Could you swap every "family" in the records below for "familia" and write the lines out again with nothing else changed and the pictures left out?

-- START OF THE DATA --

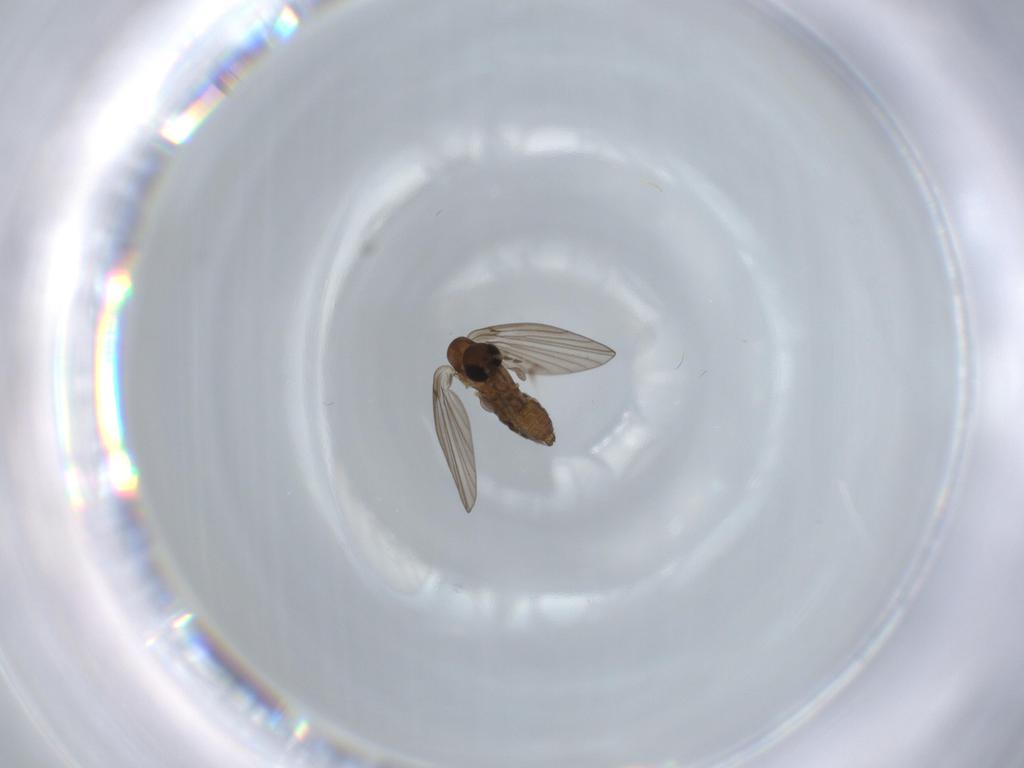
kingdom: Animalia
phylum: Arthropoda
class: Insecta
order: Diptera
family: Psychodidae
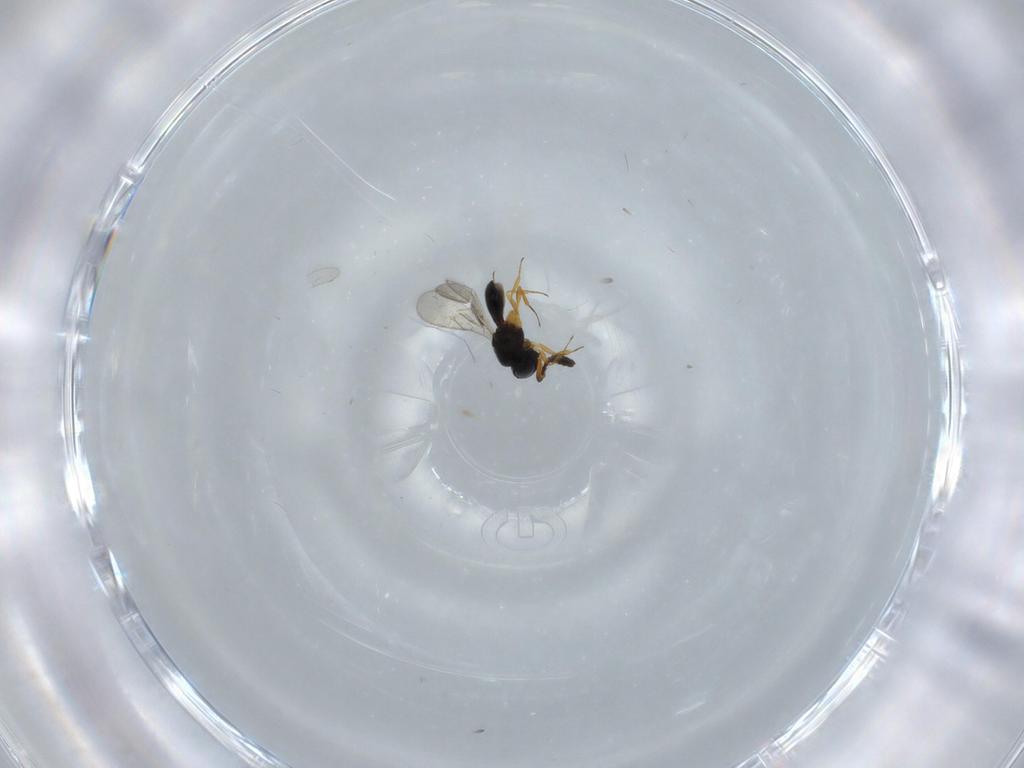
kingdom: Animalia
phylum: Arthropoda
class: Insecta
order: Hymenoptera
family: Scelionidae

-- END OF THE DATA --

- [TASK RESULT]:
kingdom: Animalia
phylum: Arthropoda
class: Insecta
order: Diptera
familia: Psychodidae
kingdom: Animalia
phylum: Arthropoda
class: Insecta
order: Hymenoptera
familia: Scelionidae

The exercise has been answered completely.